4. xioxox ◴[01 Apr 18 15:30 UTC] No.16728762[source]
Even with https, the name of the site is sent in clear when the connection to the site is established (this is SNI).
replies(1): >>16728892 #
5. markonen ◴[01 Apr 18 15:54 UTC] No.16728892{3}[source]
Back when they chose this design for SNI, I’m sure someone argued that it was fine because DNS had already leaked the hostname anyway :)
replies(2): >>16729048 #>>16731895 #
6. tialaramex ◴[01 Apr 18 16:23 UTC] No.16729048{4}[source]
It's really hard to fix this. https://datatracker.ietf.org/doc/draft-ietf-tls-sni-encrypti... is the state of the art -- note that's a Draft, and really, really not finished, help is doubtless welcome.

If it was easy, it would have been done during the TLS 1.3 process, but after a lot of discussion we're down to basically "Here is what people expect 'SNI encryption' would do for them, here's why all the obvious stuff can't achieve that, and here are some ugly, slow things that could work, now what?"

replies(1): >>16731123 #
7. dfox ◴[01 Apr 18 23:23 UTC] No.16731123{5}[source]
It is hard because of the TLS's pre-PFS legacy and to some extent also because of (very meaningful) intention to reduce roundtrips. The way to do SNI-like stuff is obvious: negotiate unauthenticated encrypted channel (by means of some EDH variant, you need one roundtrip for that) and perform any endpoint authentication steps inside that channel. This is what SSH2 does and AFAIK Microsoft's implementation of encrypted ISO-on-TCP (eg. rdesktop) does something similar.

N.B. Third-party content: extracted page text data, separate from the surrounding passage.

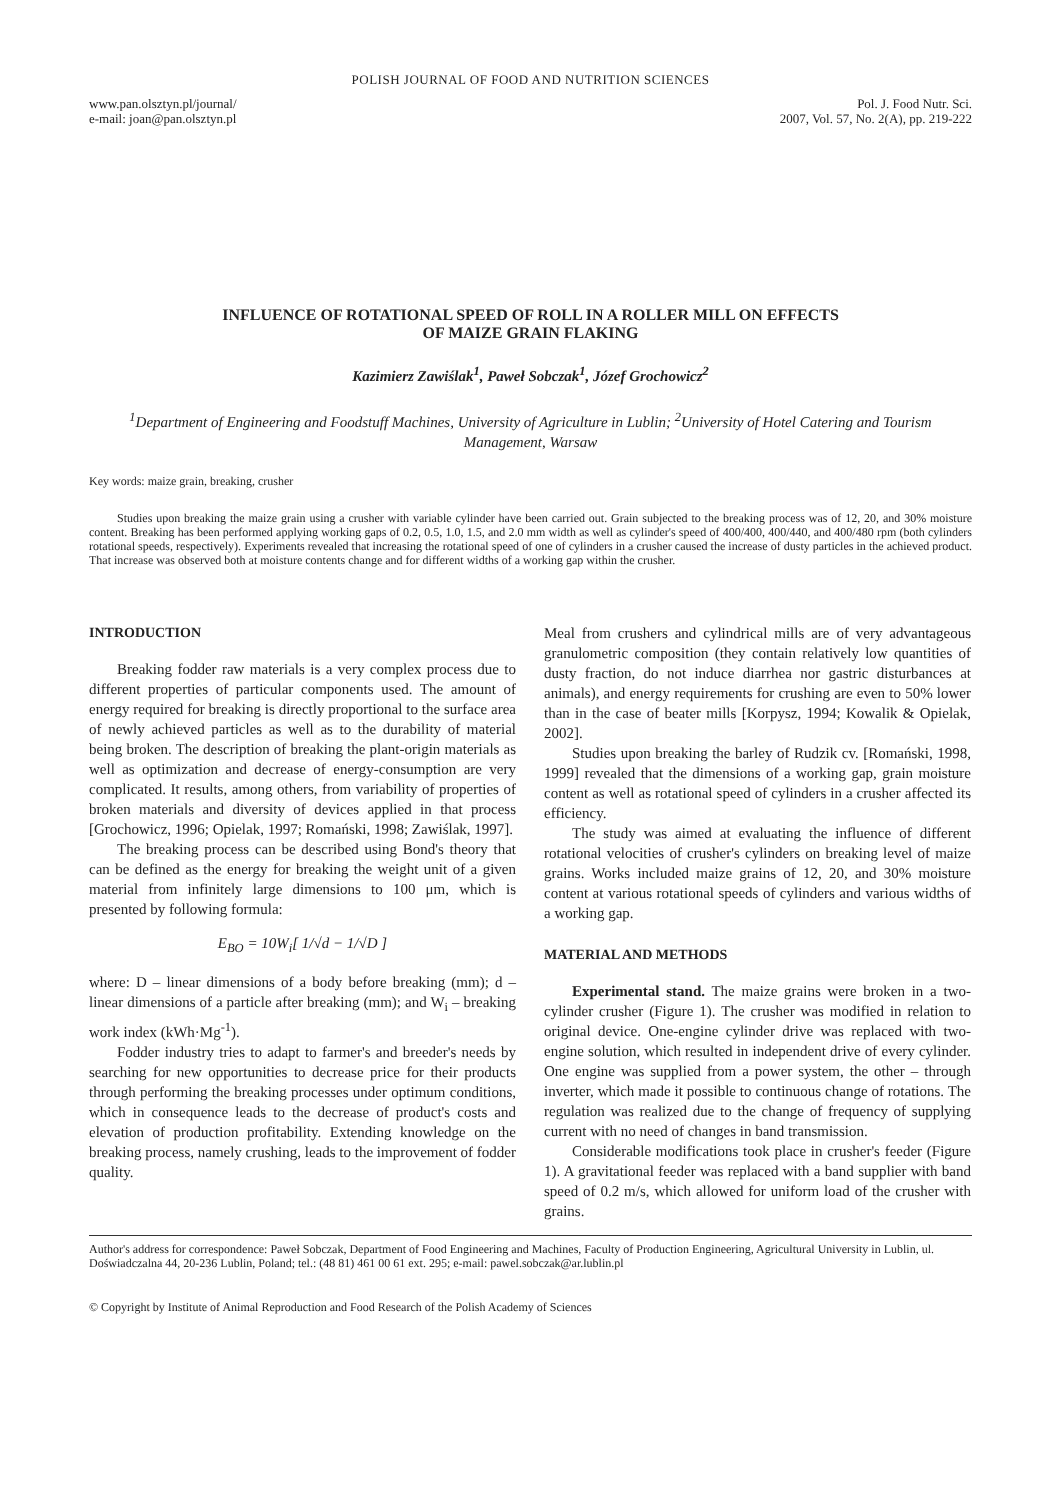POLISH JOURNAL OF FOOD AND NUTRITION SCIENCES
www.pan.olsztyn.pl/journal/
e-mail: joan@pan.olsztyn.pl
Pol. J. Food Nutr. Sci.
2007, Vol. 57, No. 2(A), pp. 219-222
INFLUENCE OF ROTATIONAL SPEED OF ROLL IN A ROLLER MILL ON EFFECTS
OF MAIZE GRAIN FLAKING
Kazimierz Zawiślak<sup>1</sup>, Paweł Sobczak<sup>1</sup>, Józef Grochowicz<sup>2</sup>
<sup>1</sup> Department of Engineering and Foodstuff Machines, University of Agriculture in Lublin; <sup>2</sup>University of Hotel Catering and Tourism Management, Warsaw
Key words: maize grain, breaking, crusher
Studies upon breaking the maize grain using a crusher with variable cylinder have been carried out. Grain subjected to the breaking process was of 12, 20, and 30% moisture content. Breaking has been performed applying working gaps of 0.2, 0.5, 1.0, 1.5, and 2.0 mm width as well as cylinder's speed of 400/400, 400/440, and 400/480 rpm (both cylinders rotational speeds, respectively). Experiments revealed that increasing the rotational speed of one of cylinders in a crusher caused the increase of dusty particles in the achieved product. That increase was observed both at moisture contents change and for different widths of a working gap within the crusher.
INTRODUCTION
Breaking fodder raw materials is a very complex process due to different properties of particular components used. The amount of energy required for breaking is directly proportional to the surface area of newly achieved particles as well as to the durability of material being broken. The description of breaking the plant-origin materials as well as optimization and decrease of energy-consumption are very complicated. It results, among others, from variability of properties of broken materials and diversity of devices applied in that process [Grochowicz, 1996; Opielak, 1997; Romański, 1998; Zawiślak, 1997].
The breaking process can be described using Bond's theory that can be defined as the energy for breaking the weight unit of a given material from infinitely large dimensions to 100 μm, which is presented by following formula:
E<sub>BO</sub> = 10W<sub>i</sub>[ 1/√d − 1/√D ]
where: D – linear dimensions of a body before breaking (mm); d – linear dimensions of a particle after breaking (mm); and W<sub>i</sub> – breaking work index (kWh·Mg<sup>-1</sup>).
Fodder industry tries to adapt to farmer's and breeder's needs by searching for new opportunities to decrease price for their products through performing the breaking processes under optimum conditions, which in consequence leads to the decrease of product's costs and elevation of production profitability. Extending knowledge on the breaking process, namely crushing, leads to the improvement of fodder quality.
Meal from crushers and cylindrical mills are of very advantageous granulometric composition (they contain relatively low quantities of dusty fraction, do not induce diarrhea nor gastric disturbances at animals), and energy requirements for crushing are even to 50% lower than in the case of beater mills [Korpysz, 1994; Kowalik & Opielak, 2002].
Studies upon breaking the barley of Rudzik cv. [Romański, 1998, 1999] revealed that the dimensions of a working gap, grain moisture content as well as rotational speed of cylinders in a crusher affected its efficiency.
The study was aimed at evaluating the influence of different rotational velocities of crusher's cylinders on breaking level of maize grains. Works included maize grains of 12, 20, and 30% moisture content at various rotational speeds of cylinders and various widths of a working gap.
MATERIAL AND METHODS
Experimental stand. The maize grains were broken in a two-cylinder crusher (Figure 1). The crusher was modified in relation to original device. One-engine cylinder drive was replaced with two-engine solution, which resulted in independent drive of every cylinder. One engine was supplied from a power system, the other – through inverter, which made it possible to continuous change of rotations. The regulation was realized due to the change of frequency of supplying current with no need of changes in band transmission.
Considerable modifications took place in crusher's feeder (Figure 1). A gravitational feeder was replaced with a band supplier with band speed of 0.2 m/s, which allowed for uniform load of the crusher with grains.
Author's address for correspondence: Paweł Sobczak, Department of Food Engineering and Machines, Faculty of Production Engineering, Agricultural University in Lublin, ul. Doświadczalna 44, 20-236 Lublin, Poland; tel.: (48 81) 461 00 61 ext. 295; e-mail: pawel.sobczak@ar.lublin.pl
© Copyright by Institute of Animal Reproduction and Food Research of the Polish Academy of Sciences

Edit: in SSH2 the server authentication happens in the first cryptographic message from server (for the obvious efficiency reasons), and thus for doing SNI-style certificate selection there would have to be some plaintext server-ID in first clients message, but the security of the protocol does not require that as long as the in-tunnel authentication is mutual (it is for things like kerberos).

replies(1): >>16733572 #
8. gsich ◴[02 Apr 18 02:39 UTC] No.16731895{4}[source]
A load balancer can chose the correct backend by using the SNI. So there is a use for being unencrypted.
9. tialaramex ◴[02 Apr 18 10:57 UTC] No.16733572{6}[source]
So, it feels like you're saying this is how SSH2 and rdesktop work, and then you caveat that by saying well, no, they actually don't offer this capability at all it turns out.

You are correct that you can do this if you spend one round trip first to set up the channel, and both the proposals for how we might encrypt SNI in that Draft do pay a round trip. Which is why I said they're slow and ugly. And as you noticed, SSH2 and rdesktop do not, in fact, spend an extra round trip to buy this capability they just go without.